Dulces historias sabiamente contadas

Al mundo del arte en general le sobra mucha filosofía y, quizás, le falta bastante más de sencillez. Los artistas, en muchísimos casos, en su afán de parecer algo más de lo que en realidad son, se adentran por caminos espinosos, de falso intelectualismo, para el que ni están preparados ni saben de lo que se trata ni, mucho menos, como afrontar y desarrollar un complejo conceptual lleno de aristas espinosas. El resultado son obras infumables hasta donde es difícil llegar y de donde hay que escapar rápidamente para no sucumbir y no transgredir las normas de la buena educación contra los autores de tan absurdo desatino y los que han permitido que aquello sea presentado. El arte, no cabe la menor duda, tiene las letras más fáciles y sus hacedores, si realmente son artistas, deben saber plantear un asunto sin recurrir a rocambolescos e imposibles sofismas que no entienden - ni sirven para nada - ni los concienzudos filósofos que inventaron la filosofía laberíntica ni, mucho menos, los memos que la llevan a la práctica. Viene esto al contemplar la obra de Marina Anaya, una pintora que convierte la realidad presentida en un bello juego donde una poética de muy fácil lectura ilustra un universo presentido donde los personajes representan jugosos papeles que convencen, divierten y hasta crean ,con el espectador, sabios guiños de complicidad. Todo sin acudir a episodios oscurantistas donde lo cercano está poblado de fantasmas que dialogan en un lenguaje de arcanos imposibles.

La pintora palentina nos ofrece una pintura mucho más cercana, sin laberintos por donde perderse, ejecutora de una realidad en la que los personajes son reconocibles y sus acciones portadoras de una entrañable sensibilidad muy bien concebida para que nos haga sonreír y mantener la mirada con la que encontrar la claves de una realidad que ella plantea con mimo, personalidad y sentido común.

Marina Anaya nos cuenta una historia muy bien narrada con personajes a los que se les ha dotado de una entidad artística muy particular; se los ha desposeído de su concreción y se los ha exagerado formalmente para que sus historias potencien su caudal expresivo y lleguen dotadas de entrañable personalidad y contundencia visual.

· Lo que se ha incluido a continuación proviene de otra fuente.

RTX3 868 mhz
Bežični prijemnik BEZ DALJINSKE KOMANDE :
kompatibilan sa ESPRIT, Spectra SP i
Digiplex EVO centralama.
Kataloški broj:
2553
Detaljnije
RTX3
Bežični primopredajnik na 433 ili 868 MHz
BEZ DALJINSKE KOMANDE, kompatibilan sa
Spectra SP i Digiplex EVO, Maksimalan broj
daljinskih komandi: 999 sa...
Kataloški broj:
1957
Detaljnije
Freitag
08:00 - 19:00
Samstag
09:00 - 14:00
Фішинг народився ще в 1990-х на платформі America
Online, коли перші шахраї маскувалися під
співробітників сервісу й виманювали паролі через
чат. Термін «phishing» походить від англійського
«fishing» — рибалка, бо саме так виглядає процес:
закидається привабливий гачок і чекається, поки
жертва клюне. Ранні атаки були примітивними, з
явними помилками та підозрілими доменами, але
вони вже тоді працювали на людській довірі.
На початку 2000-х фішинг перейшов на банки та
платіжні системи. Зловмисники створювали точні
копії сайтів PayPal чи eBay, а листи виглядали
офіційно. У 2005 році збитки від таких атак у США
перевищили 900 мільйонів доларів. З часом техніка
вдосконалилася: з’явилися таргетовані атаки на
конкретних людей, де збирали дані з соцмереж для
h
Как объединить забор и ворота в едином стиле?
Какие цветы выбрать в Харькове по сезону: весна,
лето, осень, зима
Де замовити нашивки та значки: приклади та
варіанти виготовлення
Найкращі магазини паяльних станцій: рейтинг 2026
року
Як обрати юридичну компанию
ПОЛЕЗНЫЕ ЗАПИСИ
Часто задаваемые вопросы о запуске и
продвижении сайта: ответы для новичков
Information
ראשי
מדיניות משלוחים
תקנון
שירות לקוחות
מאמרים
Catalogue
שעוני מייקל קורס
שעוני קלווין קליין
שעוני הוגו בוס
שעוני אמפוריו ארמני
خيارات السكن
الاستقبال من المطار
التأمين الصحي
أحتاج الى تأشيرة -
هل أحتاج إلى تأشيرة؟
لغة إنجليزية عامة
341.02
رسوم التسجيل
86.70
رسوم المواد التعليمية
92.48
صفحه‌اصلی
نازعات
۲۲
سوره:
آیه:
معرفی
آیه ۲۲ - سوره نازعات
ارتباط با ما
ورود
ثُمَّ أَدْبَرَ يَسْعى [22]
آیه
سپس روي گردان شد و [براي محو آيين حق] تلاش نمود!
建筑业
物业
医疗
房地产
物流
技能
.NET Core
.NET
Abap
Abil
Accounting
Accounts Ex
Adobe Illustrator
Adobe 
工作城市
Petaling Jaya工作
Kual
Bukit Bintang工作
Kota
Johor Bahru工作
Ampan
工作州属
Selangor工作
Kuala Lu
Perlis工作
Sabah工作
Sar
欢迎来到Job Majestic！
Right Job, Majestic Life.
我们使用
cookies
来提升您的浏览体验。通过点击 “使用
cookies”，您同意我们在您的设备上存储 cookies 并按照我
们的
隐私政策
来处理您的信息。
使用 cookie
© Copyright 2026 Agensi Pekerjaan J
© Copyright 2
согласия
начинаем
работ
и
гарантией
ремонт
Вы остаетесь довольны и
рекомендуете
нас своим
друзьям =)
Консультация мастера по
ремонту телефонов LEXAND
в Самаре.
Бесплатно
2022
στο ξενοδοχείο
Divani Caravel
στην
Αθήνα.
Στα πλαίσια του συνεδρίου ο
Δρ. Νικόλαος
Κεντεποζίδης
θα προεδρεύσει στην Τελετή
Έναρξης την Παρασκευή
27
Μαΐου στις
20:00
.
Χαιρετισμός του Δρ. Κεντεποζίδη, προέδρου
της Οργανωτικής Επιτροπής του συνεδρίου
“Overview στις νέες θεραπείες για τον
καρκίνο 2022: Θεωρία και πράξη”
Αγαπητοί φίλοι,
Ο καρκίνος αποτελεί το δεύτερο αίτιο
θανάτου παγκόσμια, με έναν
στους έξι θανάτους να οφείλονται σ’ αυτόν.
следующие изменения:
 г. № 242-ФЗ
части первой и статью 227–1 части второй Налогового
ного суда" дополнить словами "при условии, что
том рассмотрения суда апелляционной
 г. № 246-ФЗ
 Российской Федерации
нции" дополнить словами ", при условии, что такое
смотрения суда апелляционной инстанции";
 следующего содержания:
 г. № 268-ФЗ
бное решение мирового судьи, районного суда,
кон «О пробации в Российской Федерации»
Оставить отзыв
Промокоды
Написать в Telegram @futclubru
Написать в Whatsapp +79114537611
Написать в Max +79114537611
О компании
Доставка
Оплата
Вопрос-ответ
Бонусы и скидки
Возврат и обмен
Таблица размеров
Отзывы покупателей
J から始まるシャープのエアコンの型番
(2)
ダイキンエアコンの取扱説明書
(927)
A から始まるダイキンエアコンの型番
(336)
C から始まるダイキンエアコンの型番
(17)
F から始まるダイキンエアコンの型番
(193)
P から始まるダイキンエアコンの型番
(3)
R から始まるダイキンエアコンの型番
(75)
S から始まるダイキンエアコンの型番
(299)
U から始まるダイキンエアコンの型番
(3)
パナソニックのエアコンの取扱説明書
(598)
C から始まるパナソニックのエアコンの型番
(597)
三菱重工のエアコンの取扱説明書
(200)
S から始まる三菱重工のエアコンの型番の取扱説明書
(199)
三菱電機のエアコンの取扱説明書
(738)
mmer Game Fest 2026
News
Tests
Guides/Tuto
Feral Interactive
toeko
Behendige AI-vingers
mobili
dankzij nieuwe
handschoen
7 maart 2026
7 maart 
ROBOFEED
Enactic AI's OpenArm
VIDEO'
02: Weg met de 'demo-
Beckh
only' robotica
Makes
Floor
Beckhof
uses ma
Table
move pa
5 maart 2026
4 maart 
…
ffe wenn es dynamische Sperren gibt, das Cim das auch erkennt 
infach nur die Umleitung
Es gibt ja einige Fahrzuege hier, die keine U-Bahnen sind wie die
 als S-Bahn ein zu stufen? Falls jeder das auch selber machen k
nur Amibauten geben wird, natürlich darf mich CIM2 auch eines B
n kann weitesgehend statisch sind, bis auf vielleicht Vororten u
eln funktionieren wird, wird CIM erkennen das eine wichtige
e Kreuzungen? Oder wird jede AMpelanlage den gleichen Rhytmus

Pictóricamente, Marina Anaya, resuelve con solvencia el medio pictórico; sabe dar sentido a sus poderosos rojos y verdes para contrastarlos y crear una nueva dimensión cromática que sirve de apoyo plástico al intenso poder ilustrativo que patrocinan sus bellos y mágicos relatos. Algo que consigue y, a veces, supera en los acertadísimos grabados donde, además, una grafía sinuosa aumenta el caudal expresivo y marca las rutas de una representación muy bien concebida y mejor llevada a cabo.

La doble exposición gaditana nos conduce por la obra tremendamente atractiva de una artista que sabe lo que hace y, además, sabe cómo llevarlo a cabo. Sus felices historias nos convencen porque su cercana realidad está aderezada de encanto y justa sencillez. Su fácil poética llega a todos los estamentos y nos hace partícipes de unas historias llenas de carácter y dulce sensibilidad; argumentos convincentes para encontrarnos con una pintura clara y justa de principio a fin.

Muy buena esta doble comparecencia que Fali Benot propone para un verano donde la cultura también existe, a pesar de todo.